**Action item:** Update the entries in the part that opens with the line containing "Candidates are required to read the voltmeter" and runs through the end of the entries, replacing "presented" with "shown" and leaving everything else unchanged. Return only those lines, without the pictures.

**Material to process:**
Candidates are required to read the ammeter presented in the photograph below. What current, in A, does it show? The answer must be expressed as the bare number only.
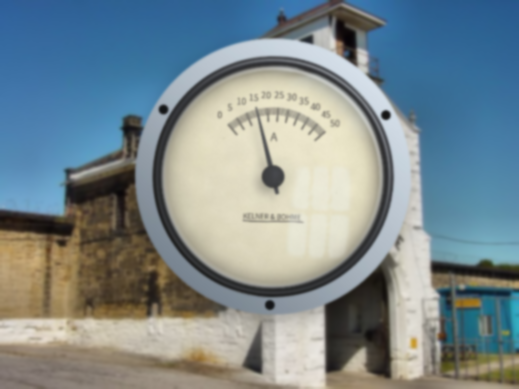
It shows 15
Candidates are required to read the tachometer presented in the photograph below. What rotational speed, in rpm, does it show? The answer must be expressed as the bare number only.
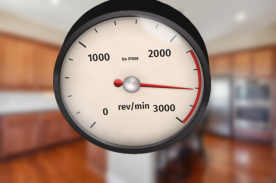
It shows 2600
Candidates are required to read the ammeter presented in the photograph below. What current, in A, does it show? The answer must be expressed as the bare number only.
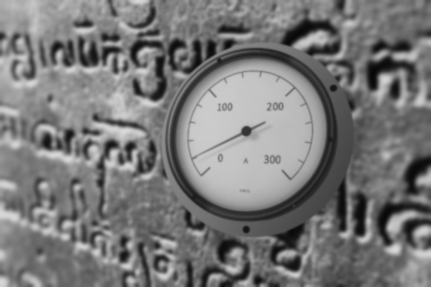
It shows 20
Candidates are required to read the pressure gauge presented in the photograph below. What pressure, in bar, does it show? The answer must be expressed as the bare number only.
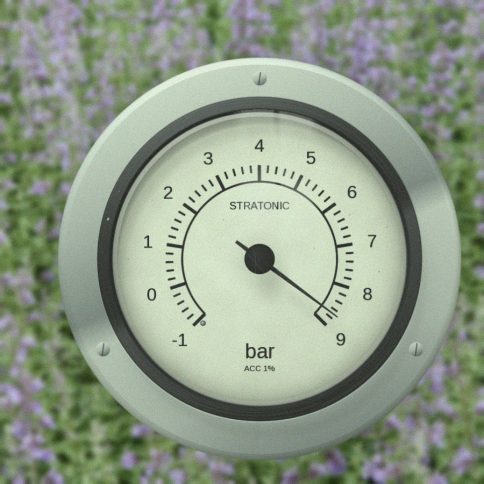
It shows 8.7
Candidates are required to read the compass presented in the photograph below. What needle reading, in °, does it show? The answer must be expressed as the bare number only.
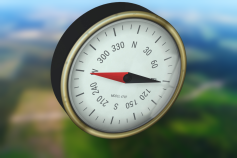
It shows 270
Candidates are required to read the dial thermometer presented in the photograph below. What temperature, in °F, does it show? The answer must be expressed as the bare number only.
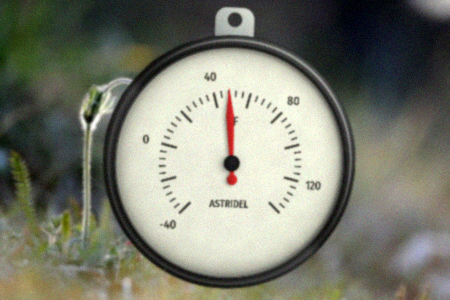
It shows 48
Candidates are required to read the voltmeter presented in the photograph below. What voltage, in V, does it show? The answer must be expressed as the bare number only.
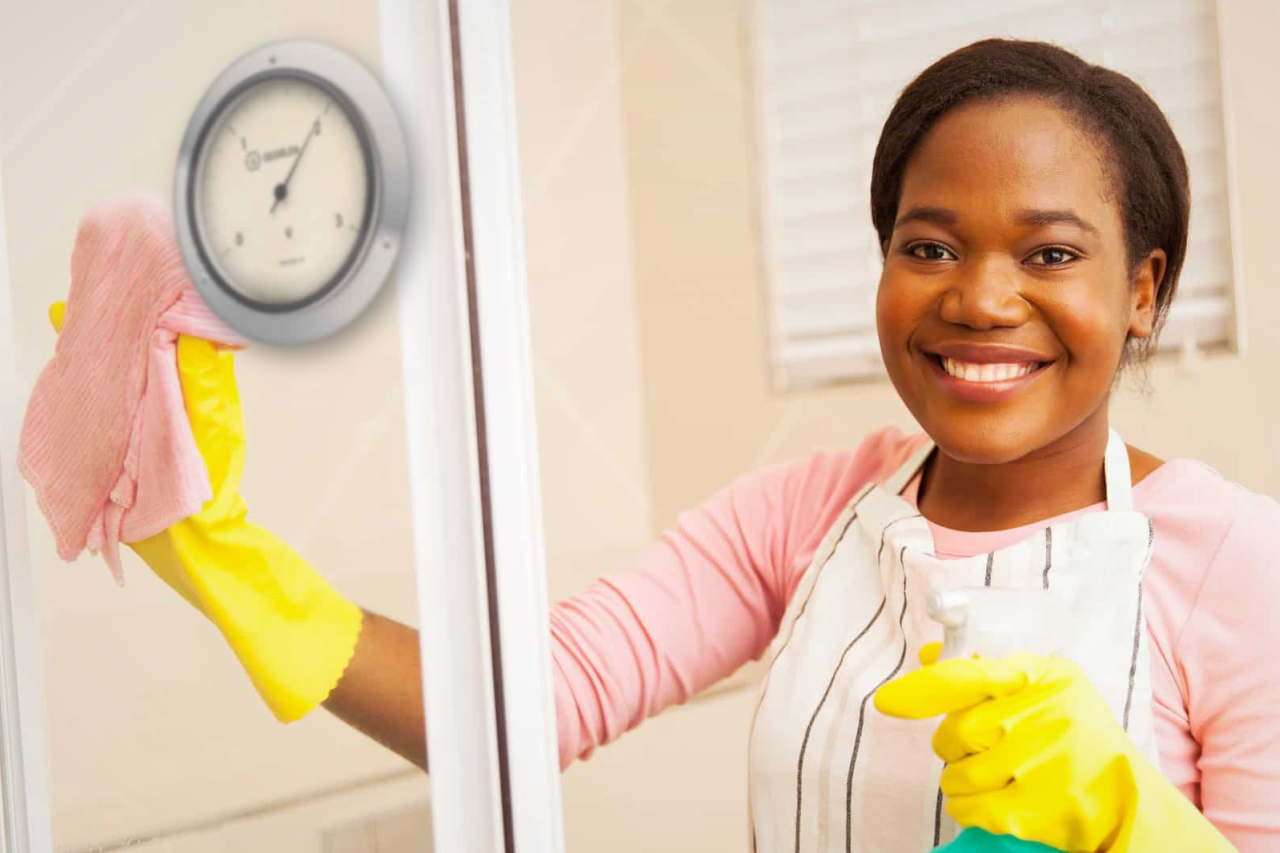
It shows 2
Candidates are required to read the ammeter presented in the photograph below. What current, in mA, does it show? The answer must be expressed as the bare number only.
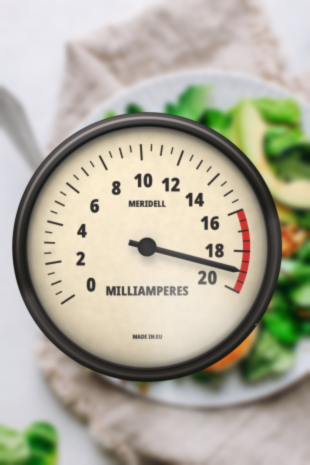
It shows 19
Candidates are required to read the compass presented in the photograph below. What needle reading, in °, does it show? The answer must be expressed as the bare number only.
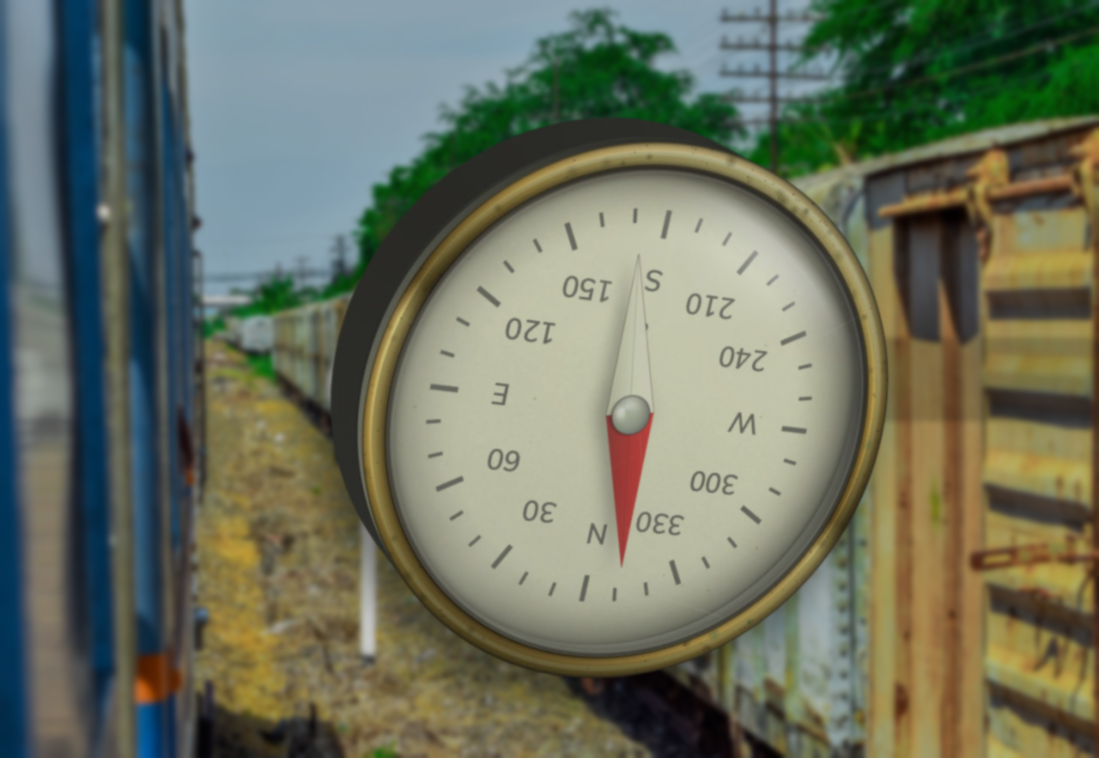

**Your response:**
Candidates are required to read the voltmeter shown in the photograph below. What voltage, in V, does it show? The answer must be expressed as the bare number only.
It shows 2
Candidates are required to read the ammeter shown in the photograph below. What current, in mA, does it show? The answer must be expressed as the bare number only.
It shows 19
Candidates are required to read the compass shown in the photograph below. What needle reading, in °, does it show? The answer must be expressed as the bare number only.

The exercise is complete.